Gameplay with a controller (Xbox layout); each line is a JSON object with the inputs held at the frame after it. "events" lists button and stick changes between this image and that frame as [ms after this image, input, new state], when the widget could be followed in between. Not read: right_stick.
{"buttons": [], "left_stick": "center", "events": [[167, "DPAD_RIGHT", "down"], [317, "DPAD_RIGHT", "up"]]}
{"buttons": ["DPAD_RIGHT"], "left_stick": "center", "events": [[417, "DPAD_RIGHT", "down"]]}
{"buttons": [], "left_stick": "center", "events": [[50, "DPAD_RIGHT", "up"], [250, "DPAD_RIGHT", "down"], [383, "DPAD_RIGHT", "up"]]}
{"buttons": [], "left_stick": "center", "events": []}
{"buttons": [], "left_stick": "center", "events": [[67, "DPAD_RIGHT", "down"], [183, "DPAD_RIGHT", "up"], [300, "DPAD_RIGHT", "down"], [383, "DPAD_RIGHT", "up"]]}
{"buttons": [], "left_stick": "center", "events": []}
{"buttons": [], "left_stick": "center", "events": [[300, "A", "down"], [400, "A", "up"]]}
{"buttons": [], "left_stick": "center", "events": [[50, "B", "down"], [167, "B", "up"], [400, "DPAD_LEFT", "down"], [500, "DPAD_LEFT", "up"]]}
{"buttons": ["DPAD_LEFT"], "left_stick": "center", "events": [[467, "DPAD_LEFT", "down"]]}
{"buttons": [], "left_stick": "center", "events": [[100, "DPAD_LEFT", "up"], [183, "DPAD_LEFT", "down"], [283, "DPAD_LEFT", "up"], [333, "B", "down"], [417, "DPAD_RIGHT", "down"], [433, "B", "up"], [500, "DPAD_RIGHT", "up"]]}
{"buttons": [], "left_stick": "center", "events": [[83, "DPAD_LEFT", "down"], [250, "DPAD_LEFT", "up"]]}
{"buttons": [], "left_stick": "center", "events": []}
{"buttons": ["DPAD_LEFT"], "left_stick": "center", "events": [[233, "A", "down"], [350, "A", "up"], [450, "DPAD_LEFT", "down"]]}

■ Exercise requirements
Each entry is to be retyped precisely as it stands.

■ Written solution
Gameplay with a controller (Xbox layout); each line is a JSON object with the inputs held at the frame after it. "events" lists button and stick changes between this image and that frame as [ms after this image, input, new state], when the widget could be followed in between. Not read: right_stick.
{"buttons": [], "left_stick": "center", "events": [[167, "DPAD_RIGHT", "down"], [317, "DPAD_RIGHT", "up"]]}
{"buttons": ["DPAD_RIGHT"], "left_stick": "center", "events": [[417, "DPAD_RIGHT", "down"]]}
{"buttons": [], "left_stick": "center", "events": [[50, "DPAD_RIGHT", "up"], [250, "DPAD_RIGHT", "down"], [383, "DPAD_RIGHT", "up"]]}
{"buttons": [], "left_stick": "center", "events": []}
{"buttons": [], "left_stick": "center", "events": [[67, "DPAD_RIGHT", "down"], [183, "DPAD_RIGHT", "up"], [300, "DPAD_RIGHT", "down"], [383, "DPAD_RIGHT", "up"]]}
{"buttons": [], "left_stick": "center", "events": []}
{"buttons": [], "left_stick": "center", "events": [[300, "A", "down"], [400, "A", "up"]]}
{"buttons": [], "left_stick": "center", "events": [[50, "B", "down"], [167, "B", "up"], [400, "DPAD_LEFT", "down"], [500, "DPAD_LEFT", "up"]]}
{"buttons": ["DPAD_LEFT"], "left_stick": "center", "events": [[467, "DPAD_LEFT", "down"]]}
{"buttons": [], "left_stick": "center", "events": [[100, "DPAD_LEFT", "up"], [183, "DPAD_LEFT", "down"], [283, "DPAD_LEFT", "up"], [333, "B", "down"], [417, "DPAD_RIGHT", "down"], [433, "B", "up"], [500, "DPAD_RIGHT", "up"]]}
{"buttons": [], "left_stick": "center", "events": [[83, "DPAD_LEFT", "down"], [250, "DPAD_LEFT", "up"]]}
{"buttons": [], "left_stick": "center", "events": []}
{"buttons": ["DPAD_LEFT"], "left_stick": "center", "events": [[233, "A", "down"], [350, "A", "up"], [450, "DPAD_LEFT", "down"]]}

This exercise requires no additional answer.